- [TASK GOAL]:
Within the data below, count the lines that include the word "fruit". Provide the number and nothing further.

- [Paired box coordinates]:
-- Opening Marker --
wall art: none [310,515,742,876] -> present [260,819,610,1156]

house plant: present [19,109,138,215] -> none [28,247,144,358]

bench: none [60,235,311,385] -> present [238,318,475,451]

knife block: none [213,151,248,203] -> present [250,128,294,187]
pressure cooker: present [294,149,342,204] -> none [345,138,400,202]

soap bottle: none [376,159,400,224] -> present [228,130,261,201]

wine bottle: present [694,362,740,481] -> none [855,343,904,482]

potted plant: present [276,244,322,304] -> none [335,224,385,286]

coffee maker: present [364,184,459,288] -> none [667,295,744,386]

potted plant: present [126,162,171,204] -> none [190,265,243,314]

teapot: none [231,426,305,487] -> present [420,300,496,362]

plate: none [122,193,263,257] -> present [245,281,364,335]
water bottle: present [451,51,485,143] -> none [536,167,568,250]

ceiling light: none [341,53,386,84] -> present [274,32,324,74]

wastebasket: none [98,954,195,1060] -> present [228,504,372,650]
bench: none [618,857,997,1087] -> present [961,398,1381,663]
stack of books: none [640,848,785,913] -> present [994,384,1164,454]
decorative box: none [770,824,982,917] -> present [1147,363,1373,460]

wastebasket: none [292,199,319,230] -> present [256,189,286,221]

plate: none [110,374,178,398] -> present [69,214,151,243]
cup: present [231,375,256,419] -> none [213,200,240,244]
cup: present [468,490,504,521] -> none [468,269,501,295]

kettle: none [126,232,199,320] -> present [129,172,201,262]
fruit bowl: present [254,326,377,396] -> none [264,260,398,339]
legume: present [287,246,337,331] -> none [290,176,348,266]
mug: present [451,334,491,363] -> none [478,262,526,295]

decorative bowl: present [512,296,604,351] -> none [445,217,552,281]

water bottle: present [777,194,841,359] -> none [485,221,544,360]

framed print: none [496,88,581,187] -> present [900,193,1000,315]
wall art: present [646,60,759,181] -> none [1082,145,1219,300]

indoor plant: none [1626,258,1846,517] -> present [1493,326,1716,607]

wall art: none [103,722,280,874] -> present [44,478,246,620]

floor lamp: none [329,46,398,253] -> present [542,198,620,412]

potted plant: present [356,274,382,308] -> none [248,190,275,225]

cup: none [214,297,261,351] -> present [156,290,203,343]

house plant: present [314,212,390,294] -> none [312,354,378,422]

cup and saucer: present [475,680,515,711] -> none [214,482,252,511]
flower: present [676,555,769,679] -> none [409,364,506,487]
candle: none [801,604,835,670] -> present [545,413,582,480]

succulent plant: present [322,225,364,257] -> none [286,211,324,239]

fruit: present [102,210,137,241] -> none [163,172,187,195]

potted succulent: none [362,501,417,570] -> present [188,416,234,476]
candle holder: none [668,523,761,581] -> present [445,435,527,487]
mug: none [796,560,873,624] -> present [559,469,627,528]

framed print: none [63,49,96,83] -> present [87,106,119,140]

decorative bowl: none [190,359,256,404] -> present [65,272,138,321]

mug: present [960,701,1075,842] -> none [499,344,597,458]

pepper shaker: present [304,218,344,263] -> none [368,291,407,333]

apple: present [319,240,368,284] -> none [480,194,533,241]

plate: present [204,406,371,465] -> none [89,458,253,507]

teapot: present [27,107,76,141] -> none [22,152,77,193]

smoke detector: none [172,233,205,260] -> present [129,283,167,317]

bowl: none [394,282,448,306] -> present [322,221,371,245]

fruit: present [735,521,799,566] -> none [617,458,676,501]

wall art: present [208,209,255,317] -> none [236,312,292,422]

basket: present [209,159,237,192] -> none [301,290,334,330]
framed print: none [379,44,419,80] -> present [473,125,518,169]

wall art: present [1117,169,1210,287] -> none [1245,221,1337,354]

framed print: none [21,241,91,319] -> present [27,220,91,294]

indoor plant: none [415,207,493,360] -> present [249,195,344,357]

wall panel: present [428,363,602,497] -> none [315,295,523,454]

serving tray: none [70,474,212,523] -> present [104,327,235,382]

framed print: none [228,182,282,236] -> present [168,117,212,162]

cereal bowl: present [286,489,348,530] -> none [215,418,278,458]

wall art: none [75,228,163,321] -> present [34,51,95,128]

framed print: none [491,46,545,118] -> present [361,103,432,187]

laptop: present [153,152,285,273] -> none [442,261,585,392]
-- Closing Marker --
- [WORKED SOLUTION]:
3